OIF raised its over-subscribed fund off the back of reporting annual internal rates of returns (IRRs) of 45% and 89% for its first two funds.

Over 2022, 338 venture deals with an aggregate value of $5.6 billion were recorded by AIC and Preqin. This value was 40% lower than 2021 but still 67% higher than 2020.

Blackbird, AirTree and Square Peg all invested in fewer deals in 2022 than in 2021 and focused more on seed or pre-seed deals.

Information technology (IT) made up almost half of the venture deals in 2022, accounting for slightly over half of aggregate deal value.

The mix of deals showed Australian venture firms were focusing on cybersecurity, sustainability, and leading-edge technologies across blockchain, artificial intelligence (AI), Web3 applications, and non-fungible tokens (NFTs).
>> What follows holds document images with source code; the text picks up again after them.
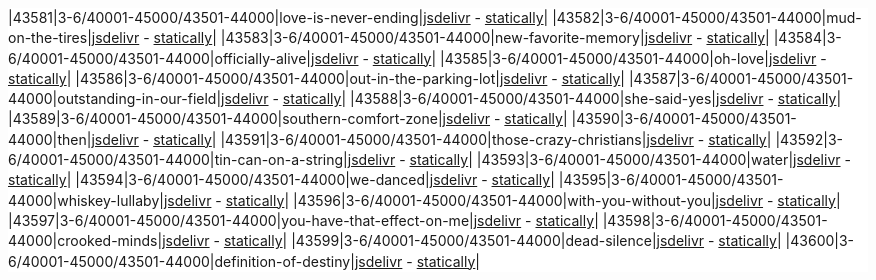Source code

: |43581|3-6/40001-45000/43501-44000|love-is-never-ending|[jsdelivr](https://cdn.jsdelivr.net/gh/dbchord/png-old-c-1280x720_3-6/40001-45000/43501-44000/love-is-never-ending.png) - [statically](https://cdn.statically.io/gh/dbchord/png-old-c-1280x720_3-6/img/40001-45000/43501-44000/love-is-never-ending.png)|
|43582|3-6/40001-45000/43501-44000|mud-on-the-tires|[jsdelivr](https://cdn.jsdelivr.net/gh/dbchord/png-old-c-1280x720_3-6/40001-45000/43501-44000/mud-on-the-tires.png) - [statically](https://cdn.statically.io/gh/dbchord/png-old-c-1280x720_3-6/img/40001-45000/43501-44000/mud-on-the-tires.png)|
|43583|3-6/40001-45000/43501-44000|new-favorite-memory|[jsdelivr](https://cdn.jsdelivr.net/gh/dbchord/png-old-c-1280x720_3-6/40001-45000/43501-44000/new-favorite-memory.png) - [statically](https://cdn.statically.io/gh/dbchord/png-old-c-1280x720_3-6/img/40001-45000/43501-44000/new-favorite-memory.png)|
|43584|3-6/40001-45000/43501-44000|officially-alive|[jsdelivr](https://cdn.jsdelivr.net/gh/dbchord/png-old-c-1280x720_3-6/40001-45000/43501-44000/officially-alive.png) - [statically](https://cdn.statically.io/gh/dbchord/png-old-c-1280x720_3-6/img/40001-45000/43501-44000/officially-alive.png)|
|43585|3-6/40001-45000/43501-44000|oh-love|[jsdelivr](https://cdn.jsdelivr.net/gh/dbchord/png-old-c-1280x720_3-6/40001-45000/43501-44000/oh-love.png) - [statically](https://cdn.statically.io/gh/dbchord/png-old-c-1280x720_3-6/img/40001-45000/43501-44000/oh-love.png)|
|43586|3-6/40001-45000/43501-44000|out-in-the-parking-lot|[jsdelivr](https://cdn.jsdelivr.net/gh/dbchord/png-old-c-1280x720_3-6/40001-45000/43501-44000/out-in-the-parking-lot.png) - [statically](https://cdn.statically.io/gh/dbchord/png-old-c-1280x720_3-6/img/40001-45000/43501-44000/out-in-the-parking-lot.png)|
|43587|3-6/40001-45000/43501-44000|outstanding-in-our-field|[jsdelivr](https://cdn.jsdelivr.net/gh/dbchord/png-old-c-1280x720_3-6/40001-45000/43501-44000/outstanding-in-our-field.png) - [statically](https://cdn.statically.io/gh/dbchord/png-old-c-1280x720_3-6/img/40001-45000/43501-44000/outstanding-in-our-field.png)|
|43588|3-6/40001-45000/43501-44000|she-said-yes|[jsdelivr](https://cdn.jsdelivr.net/gh/dbchord/png-old-c-1280x720_3-6/40001-45000/43501-44000/she-said-yes.png) - [statically](https://cdn.statically.io/gh/dbchord/png-old-c-1280x720_3-6/img/40001-45000/43501-44000/she-said-yes.png)|
|43589|3-6/40001-45000/43501-44000|southern-comfort-zone|[jsdelivr](https://cdn.jsdelivr.net/gh/dbchord/png-old-c-1280x720_3-6/40001-45000/43501-44000/southern-comfort-zone.png) - [statically](https://cdn.statically.io/gh/dbchord/png-old-c-1280x720_3-6/img/40001-45000/43501-44000/southern-comfort-zone.png)|
|43590|3-6/40001-45000/43501-44000|then|[jsdelivr](https://cdn.jsdelivr.net/gh/dbchord/png-old-c-1280x720_3-6/40001-45000/43501-44000/then.png) - [statically](https://cdn.statically.io/gh/dbchord/png-old-c-1280x720_3-6/img/40001-45000/43501-44000/then.png)|
|43591|3-6/40001-45000/43501-44000|those-crazy-christians|[jsdelivr](https://cdn.jsdelivr.net/gh/dbchord/png-old-c-1280x720_3-6/40001-45000/43501-44000/those-crazy-christians.png) - [statically](https://cdn.statically.io/gh/dbchord/png-old-c-1280x720_3-6/img/40001-45000/43501-44000/those-crazy-christians.png)|
|43592|3-6/40001-45000/43501-44000|tin-can-on-a-string|[jsdelivr](https://cdn.jsdelivr.net/gh/dbchord/png-old-c-1280x720_3-6/40001-45000/43501-44000/tin-can-on-a-string.png) - [statically](https://cdn.statically.io/gh/dbchord/png-old-c-1280x720_3-6/img/40001-45000/43501-44000/tin-can-on-a-string.png)|
|43593|3-6/40001-45000/43501-44000|water|[jsdelivr](https://cdn.jsdelivr.net/gh/dbchord/png-old-c-1280x720_3-6/40001-45000/43501-44000/water.png) - [statically](https://cdn.statically.io/gh/dbchord/png-old-c-1280x720_3-6/img/40001-45000/43501-44000/water.png)|
|43594|3-6/40001-45000/43501-44000|we-danced|[jsdelivr](https://cdn.jsdelivr.net/gh/dbchord/png-old-c-1280x720_3-6/40001-45000/43501-44000/we-danced.png) - [statically](https://cdn.statically.io/gh/dbchord/png-old-c-1280x720_3-6/img/40001-45000/43501-44000/we-danced.png)|
|43595|3-6/40001-45000/43501-44000|whiskey-lullaby|[jsdelivr](https://cdn.jsdelivr.net/gh/dbchord/png-old-c-1280x720_3-6/40001-45000/43501-44000/whiskey-lullaby.png) - [statically](https://cdn.statically.io/gh/dbchord/png-old-c-1280x720_3-6/img/40001-45000/43501-44000/whiskey-lullaby.png)|
|43596|3-6/40001-45000/43501-44000|with-you-without-you|[jsdelivr](https://cdn.jsdelivr.net/gh/dbchord/png-old-c-1280x720_3-6/40001-45000/43501-44000/with-you-without-you.png) - [statically](https://cdn.statically.io/gh/dbchord/png-old-c-1280x720_3-6/img/40001-45000/43501-44000/with-you-without-you.png)|
|43597|3-6/40001-45000/43501-44000|you-have-that-effect-on-me|[jsdelivr](https://cdn.jsdelivr.net/gh/dbchord/png-old-c-1280x720_3-6/40001-45000/43501-44000/you-have-that-effect-on-me.png) - [statically](https://cdn.statically.io/gh/dbchord/png-old-c-1280x720_3-6/img/40001-45000/43501-44000/you-have-that-effect-on-me.png)|
|43598|3-6/40001-45000/43501-44000|crooked-minds|[jsdelivr](https://cdn.jsdelivr.net/gh/dbchord/png-old-c-1280x720_3-6/40001-45000/43501-44000/crooked-minds.png) - [statically](https://cdn.statically.io/gh/dbchord/png-old-c-1280x720_3-6/img/40001-45000/43501-44000/crooked-minds.png)|
|43599|3-6/40001-45000/43501-44000|dead-silence|[jsdelivr](https://cdn.jsdelivr.net/gh/dbchord/png-old-c-1280x720_3-6/40001-45000/43501-44000/dead-silence.png) - [statically](https://cdn.statically.io/gh/dbchord/png-old-c-1280x720_3-6/img/40001-45000/43501-44000/dead-silence.png)|
|43600|3-6/40001-45000/43501-44000|definition-of-destiny|[jsdelivr](https://cdn.jsdelivr.net/gh/dbchord/png-old-c-1280x720_3-6/40001-45000/43501-44000/definition-of-destiny.png) - [statically](https://cdn.statically.io/gh/dbchord/png-old-c-1280x720_3-6/img/40001-45000/43501-44000/definition-of-destiny.png)|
The largest Australian venture capital deal of 2022 was the $290 million Series C funding round for NFT-enabled games developer Immutable which was led by overseas investors Temasek Holdings, Mirae Asset Global Investments, Tencent Investment, and Liberty Global.

Australian private debt assets under management grew 10% to $2.1 billion from December 2021 to September 2022.This followed the asset class more than tripling in value to $1.9 billion the prior year.

Tighter lending conditions had been driving the growth of Australia’s private debt sector since the global financial crisis as smaller and mid-sized businesses found it harder to raise capital from major trading banks.

With pandemic stimulus programs by the Reserve Bank of Australia (RBA) and the federal government ending, trading banks now no longer have access to lower cost capital and guarantees for small and medium size enterprises (SMEs) loans. This will be a further factor to prompt banks to scale back on SME lending, further increasing opportunities for non-bank lenders to finance the mid-market.

Investing in private debt offers diversification benefits and protection from inflation, AIC and Preqin note. With the RBA making regular increases to the cash rate since May 2022 to counter inflation, private debt instruments should be gaining favour, they say, as they are offered on floating rates and for shorter loan terms.

Australian super funds have almost doubled their exposure to private debt in recent years with the average exposure reaching 3.9% in April 2023, up from 2% in April 2018. Much of this investment is outside Australia in global and regional funds but some substantial private credit funds have been raised locally.

Private capital firms generally favour asset-backed lending strategies such as lending to commercial real estate but corporate lending has also increased substantially from almost zero a decade ago.